According to the Encyclopedia of Monasticism,

Gossain Ghamandi Gir's followers built a small monastery at Bodh Gaya in the early part of the 17th century that has since been continuously occupied by a lineage of Saiva priests. This monastery's status is relatively minor within the Saiva monastic system - according to oral tradition is ranked 36th among the 52 major Saivite maths - but it has served as an important anchor for Hindu pilgrims who visit Bodh Gaya in conjunction with visits to nearby Gaya (a major Hindu tirtha).... an active Saiva monastic presence still exists at Bodh Gaha.

Gossain Ghamandi Gir is reported to have been the first mahanth (abbot) of the monastery.

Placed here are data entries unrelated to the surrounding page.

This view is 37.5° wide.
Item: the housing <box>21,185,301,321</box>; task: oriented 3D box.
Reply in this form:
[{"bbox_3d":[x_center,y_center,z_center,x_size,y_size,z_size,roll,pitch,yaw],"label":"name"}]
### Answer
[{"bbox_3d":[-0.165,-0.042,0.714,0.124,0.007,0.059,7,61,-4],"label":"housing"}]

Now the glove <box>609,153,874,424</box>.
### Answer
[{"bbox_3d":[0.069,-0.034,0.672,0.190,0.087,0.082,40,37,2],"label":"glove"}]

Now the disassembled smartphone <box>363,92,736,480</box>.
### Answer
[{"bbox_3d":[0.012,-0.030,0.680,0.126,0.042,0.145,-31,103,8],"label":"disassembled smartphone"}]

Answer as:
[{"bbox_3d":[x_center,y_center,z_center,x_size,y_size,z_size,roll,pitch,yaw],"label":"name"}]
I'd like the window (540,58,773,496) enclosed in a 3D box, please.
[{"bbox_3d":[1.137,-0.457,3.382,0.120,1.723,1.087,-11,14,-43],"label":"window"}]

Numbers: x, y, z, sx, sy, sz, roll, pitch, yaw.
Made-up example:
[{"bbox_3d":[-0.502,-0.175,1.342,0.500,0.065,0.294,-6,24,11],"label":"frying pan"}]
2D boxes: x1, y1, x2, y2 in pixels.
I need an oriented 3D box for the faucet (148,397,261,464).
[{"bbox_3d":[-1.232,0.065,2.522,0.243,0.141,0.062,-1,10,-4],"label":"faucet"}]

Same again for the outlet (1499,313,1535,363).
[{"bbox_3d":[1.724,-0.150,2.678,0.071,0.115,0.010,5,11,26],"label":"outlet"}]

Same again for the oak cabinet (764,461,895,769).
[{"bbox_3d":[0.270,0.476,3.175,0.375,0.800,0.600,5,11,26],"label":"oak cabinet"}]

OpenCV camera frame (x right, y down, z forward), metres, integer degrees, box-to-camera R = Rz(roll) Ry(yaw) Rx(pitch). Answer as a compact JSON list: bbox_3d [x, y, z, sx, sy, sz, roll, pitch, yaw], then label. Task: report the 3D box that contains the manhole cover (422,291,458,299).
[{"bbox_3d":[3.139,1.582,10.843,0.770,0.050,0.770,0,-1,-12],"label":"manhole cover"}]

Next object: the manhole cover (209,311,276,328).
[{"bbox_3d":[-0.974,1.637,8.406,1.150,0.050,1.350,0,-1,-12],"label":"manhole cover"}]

The following succession of abbots for the monastery through the 1890s was listed in 1893 by Grierson:

(1) Ghamandi Gir (1590-1615)

(2) Chaitanya Gir (1615-1642)

(3) Mahadeva Gir (1642-1682)

(4) Lala Gir (1682-?)

(5) Keshav Gir (?-1748)

(6) Raghav Gir (1748-1769)

(7) Ram Hit Gir (1769-1806)

(8) Balak Gir (1806-1820)

(9) Siv Gir (1820-1846)

(10) Bhaipati Gir (1846-1867)

(11) Hem Narayan Gir (1867-1891)

(12) Krishna Dayal Gir (1891-now living [sic])

According to Trevitich,

What perhaps most distinguishes the Bodh Gaya Giris from the more "orthodox" Dasanami orders is the method they employ in electing their Mahants. Among the more "pure" sects, a new Mahant is chosen by a nominating board, theoretically answerable to the entire body of monks. The head of this board is chosen at the Kumbh Mela - a great gathering of ascetics held every six years.... The Mahants of Bodh Gaya are not elected in this manner.... At the death of the Mahant, the "general body of disciples" nominated, at Bodh Gaya, five electors.... It must immediately be said, however, that... general Hindu opinion, as indexed by newspaper articles and by public statements from religious leaders, was that the Giris were unambiguously "sanatan" or orthodox.